New Research Says Early Tooth Decay Can Be Reversed, Without A Drill
Researchers out of Australia have recently revealed the results of a study which suggests that early tooth decay can be stopped if found and treated early; in fact, tooth decay could even be reversed, and all without the use of a drill.
This technique is called the “Caries Management System,” and it is technically a preventive oral care system focusing on overall dental hygiene improvement through four steps: high concentration fluoride varnish on early decay, improved brushing, snack and sugar restrictions, and risk-specific monitoring.
“For a long time it was believed that tooth decay was a rapidly progressive phenomenon and the best way to manage it was to identify early decay and remove it immediately in order to prevent a tooth surface from breaking up into cavities,” comments lead study author Wendell Evans
The University of Sydney associate professor goes on to say, “Over 50 years of research studies have shown that decay is not always progressive and develops more slowly than was previously believed.
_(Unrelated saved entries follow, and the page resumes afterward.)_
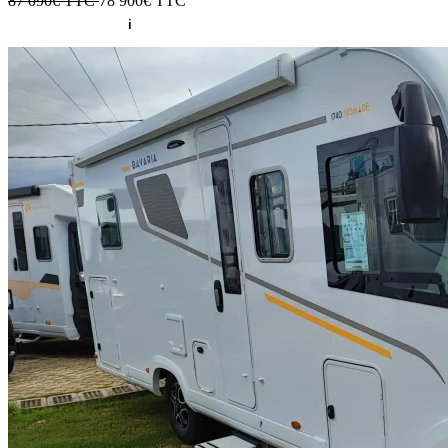
87 090€ TTC
78 900€
TTC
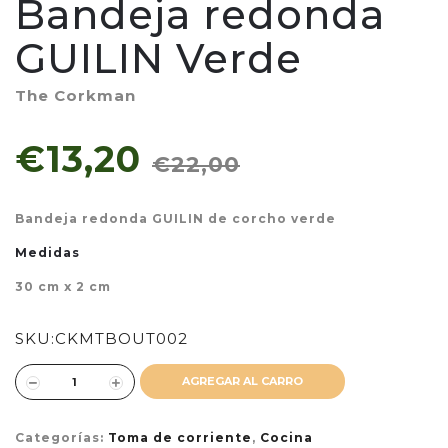
Bandeja redonda
GUILIN Verde
The Corkman
€13,20
€22,00
Bandeja redonda GUILIN de corcho verde
Medidas
30 cm x 2 cm
SKU:
CKMTBOUT002
AGREGAR AL CARRO
Categorías:
Toma de corriente
,
Cocina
For example, it takes an average of four to eight years for decay to progress from the tooth’s outer layer (enamel) to the inner layer (dentine). That is plenty of time for the decay to be detected and treated decay to be detected and treated before it becomes a cavity and requires a filling.”
For the study, the researchers looked at the results of 19 dental practices in which either CMS or traditional “drill-and-fill” techniques were used.
Furthermore, he attests, “This research signals the need for a major shift in the way tooth decay is managed by dentists — dental practice in Australia needs to change. Our study shows that a preventative approach has major benefits compared to current practice.”
Finally, Evans adds, “A tooth should only be drilled and filled where an actual hole-in the-tooth (cavity) is already evident.”